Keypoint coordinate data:
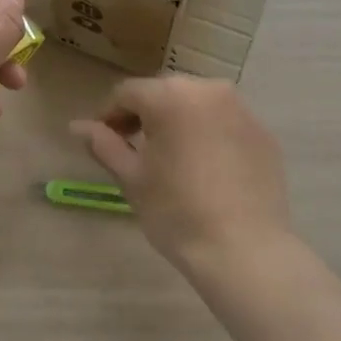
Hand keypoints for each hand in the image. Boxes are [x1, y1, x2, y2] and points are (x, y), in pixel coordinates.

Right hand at [70, 77, 291, 269]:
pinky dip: (208, 133)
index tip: (101, 141)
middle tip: (132, 147)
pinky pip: (224, 122)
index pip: (127, 93)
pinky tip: (204, 167)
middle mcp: (208, 90)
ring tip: (169, 156)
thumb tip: (78, 126)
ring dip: (177, 120)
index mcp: (170, 96)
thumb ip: (104, 144)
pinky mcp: (262, 133)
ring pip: (197, 104)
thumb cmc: (176, 212)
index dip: (108, 115)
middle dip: (144, 114)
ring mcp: (241, 109)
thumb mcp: (132, 178)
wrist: (244, 250)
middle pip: (164, 92)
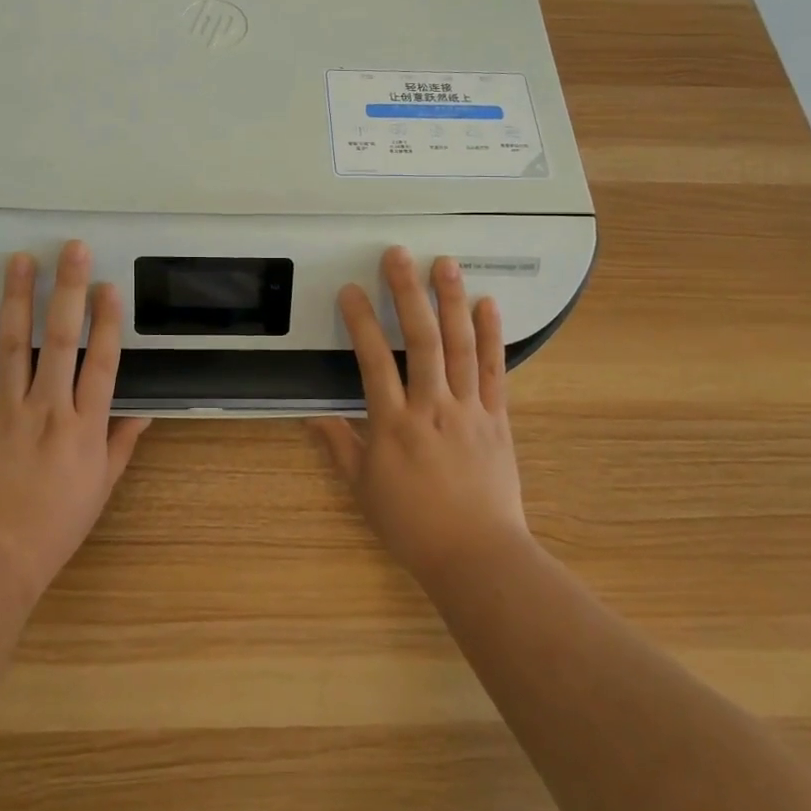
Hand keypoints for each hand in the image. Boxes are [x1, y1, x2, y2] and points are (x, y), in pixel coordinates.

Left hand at [0, 241, 149, 606]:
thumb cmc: (54, 525)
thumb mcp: (101, 488)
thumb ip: (122, 444)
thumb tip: (145, 412)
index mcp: (85, 427)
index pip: (102, 363)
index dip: (108, 321)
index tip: (110, 286)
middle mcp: (48, 409)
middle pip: (62, 339)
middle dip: (68, 290)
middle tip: (71, 250)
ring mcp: (5, 410)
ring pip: (15, 344)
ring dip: (19, 298)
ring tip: (20, 259)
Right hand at [309, 247, 530, 585]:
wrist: (477, 556)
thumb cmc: (412, 525)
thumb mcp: (364, 489)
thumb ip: (339, 446)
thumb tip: (312, 417)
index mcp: (393, 424)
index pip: (372, 361)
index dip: (361, 322)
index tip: (351, 290)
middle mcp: (432, 407)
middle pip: (420, 340)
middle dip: (408, 293)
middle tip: (398, 254)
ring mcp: (469, 409)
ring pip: (460, 346)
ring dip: (451, 301)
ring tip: (444, 263)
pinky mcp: (497, 418)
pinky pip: (494, 370)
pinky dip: (492, 335)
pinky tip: (487, 304)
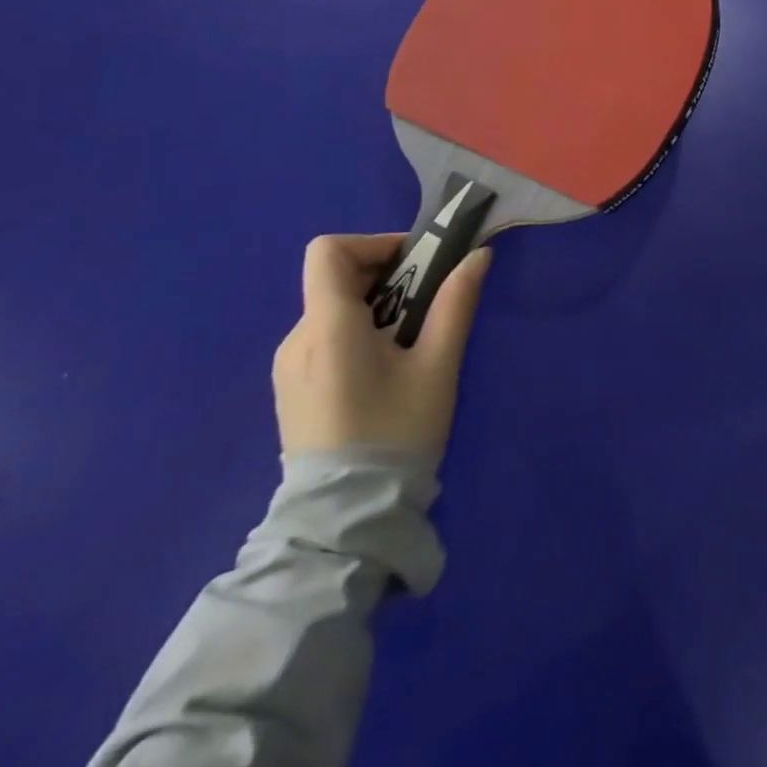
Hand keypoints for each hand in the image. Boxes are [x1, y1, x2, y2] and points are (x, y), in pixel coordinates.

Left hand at [272, 234, 490, 459]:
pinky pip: (323, 337)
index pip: (329, 250)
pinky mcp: (290, 389)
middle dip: (386, 277)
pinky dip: (356, 332)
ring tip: (410, 345)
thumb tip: (478, 255)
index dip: (373, 243)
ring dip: (374, 307)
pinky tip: (383, 371)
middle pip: (336, 278)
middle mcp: (297, 338)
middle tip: (426, 307)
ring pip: (332, 308)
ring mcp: (288, 367)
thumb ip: (456, 303)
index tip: (414, 265)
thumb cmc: (396, 433)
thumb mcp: (437, 366)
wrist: (345, 522)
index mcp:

### TASK DIRECTIONS
Starting from the line containing "pinky tip: (383, 371)" and ending with the final line of the data, reproduce each line exactly as it appears, including no other lines.

### TASK RESPONSE
pinky tip: (383, 371)
middle pip: (336, 278)
middle mcp: (297, 338)
middle tip: (426, 307)
ring pip: (332, 308)
ring mcp: (288, 367)
thumb ip: (456, 303)
index tip: (414, 265)
thumb cmc: (396, 433)
thumb mcp: (437, 366)
wrist: (345, 522)
index mcp:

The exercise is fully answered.